And who can blame them?
One of the hardest parts of developing a mature and resilient faith structure is coming to terms with the fact that prayer, no matter how earnest or heartfelt, is not always answered as we would want it to be. Those same laws of nature that we depend on for the predictable orderliness of life have, within them, the potential for chaos. A pleasant breeze cools us on a summer day; a hurricane force wind destroys. The waves of the ocean are the very picture of the joys of summer; a tsunami makes of a wave a killing machine. Our bodies routinely perform hundreds if not thousands of miraculous acts each and every day. Our brains have more RAM than the best computer, and the capacity to create art, literature, music – so much! But one brief bleed in the brain can end all that- and that’s part of nature, too…
As we age and experience the trials and tribulations that life throws at us, if we are to remain people of faith, we have no choice but to regroup, and rearticulate that faith. Saying “The Lord is my light and my salvation,” as we do during this penitential period, or “though my parents abandon me, You, God, gather me up” provides the spiritual space for God to sustain us when we are at our lowest, and to nurse our broken hearts. God can’t always solve our problems. We cannot ransom those we love from the ravages of the same natural order that makes all life possible. It’s just not the way the world works.

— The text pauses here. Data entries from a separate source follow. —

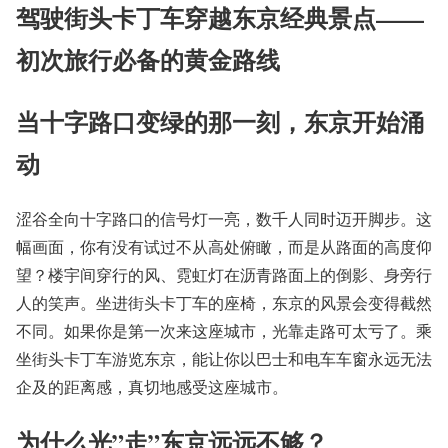
驾驶街头卡丁车穿越东京经典景点——
初次旅行必备的黄金路线
当十字路口变绿的那一刻，东京开始涌
动
涩谷全向十字路口的信号灯一亮，数千人同时迈开脚步。这
幅画面，你有没有试过不从高处俯瞰，而是从路面的高度仰
望？楼宇间穿行的风、霓虹灯在沥青路面上的倒影、身旁行
人的笑声。坐进街头卡丁车的座椅，东京的风景会变得截然
不同。如果你是第一次来这座城市，光靠走路可太亏了。乘
坐街头卡丁车游览东京，能让你以巴士和电车车窗永远无法
企及的距离感，真切地感受这座城市。
为什么光”走”东京远远不够？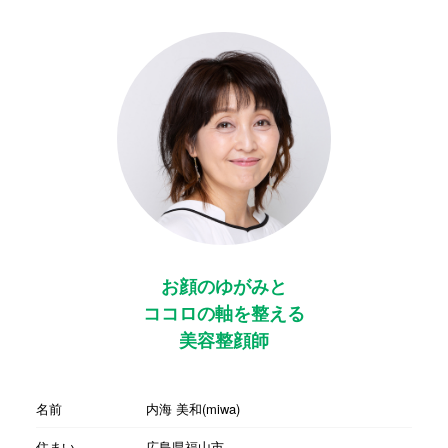
お顔のゆがみと
ココロの軸を整える
美容整顔師
名前
内海 美和(miwa)
住まい
広島県福山市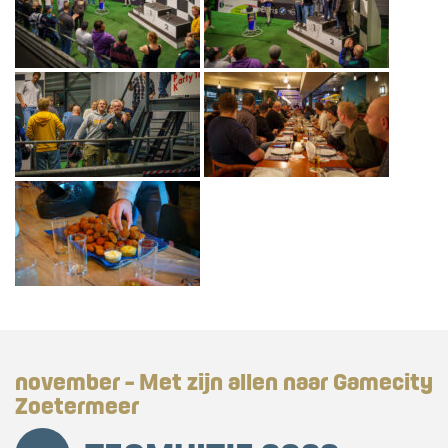
november - Met zijn allen naar Gamecity
Zoetermeer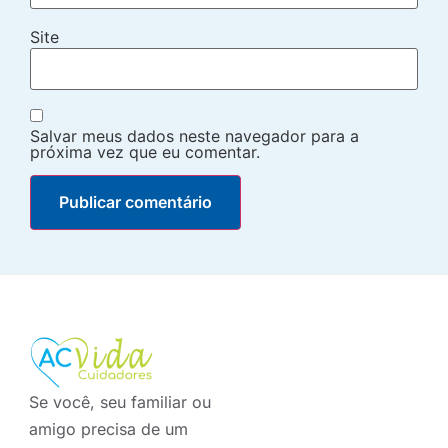
Site
Salvar meus dados neste navegador para a
próxima vez que eu comentar.
Se você, seu familiar ou
amigo precisa de um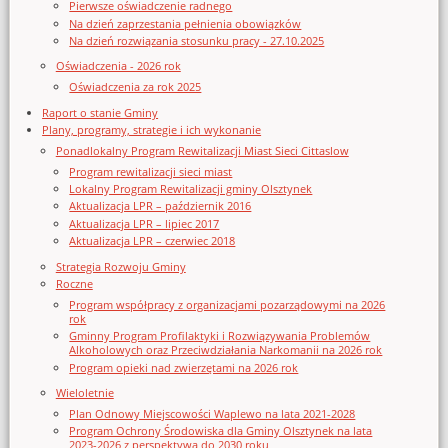
Pierwsze oświadczenie radnego
Na dzień zaprzestania pełnienia obowiązków
Na dzień rozwiązania stosunku pracy - 27.10.2025
Oświadczenia - 2026 rok
Oświadczenia za rok 2025
Raport o stanie Gminy
Plany, programy, strategie i ich wykonanie
Ponadlokalny Program Rewitalizacji Miast Sieci Cittaslow
Program rewitalizacji sieci miast
Lokalny Program Rewitalizacji gminy Olsztynek
Aktualizacja LPR – październik 2016
Aktualizacja LPR – lipiec 2017
Aktualizacja LPR – czerwiec 2018
Strategia Rozwoju Gminy
Roczne
Program współpracy z organizacjami pozarządowymi na 2026
rok
Gminny Program Profilaktyki i Rozwiązywania Problemów
Alkoholowych oraz Przeciwdziałania Narkomanii na 2026 rok
Program opieki nad zwierzętami na 2026 rok
Wieloletnie
Plan Odnowy Miejscowości Waplewo na lata 2021-2028
Program Ochrony Środowiska dla Gminy Olsztynek na lata
2023-2026 z perspektywą do 2030 roku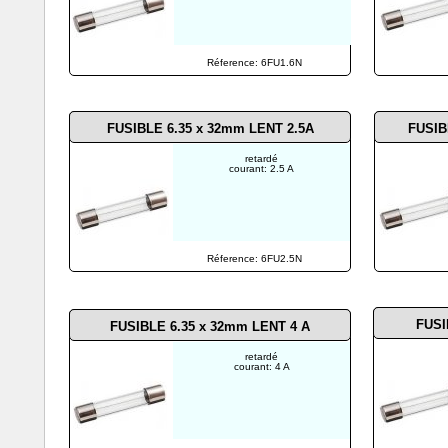
Réference: 6FU1.6N
FUSIBLE 6.35 x 32mm LENT
2.5A
FUSIB
retardé
courant: 2.5 A
Réference: 6FU2.5N
FUSI
FUSIBLE 6.35 x 32mm LENT 4
A
retardé
courant: 4 A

But prayer is never a bad thing, and praying for a recovery, even in the midst of a situation that in all likeliness is hopeless, can nonetheless be a source of strength. What matters most is cultivating the ability to keep praying even when we don’t get what we want. That’s the hardest part of all. But without cultivating that kind of faith, the world can be an even colder and lonelier place. Faith and doubt … somewhere between them, God is there to give comfort.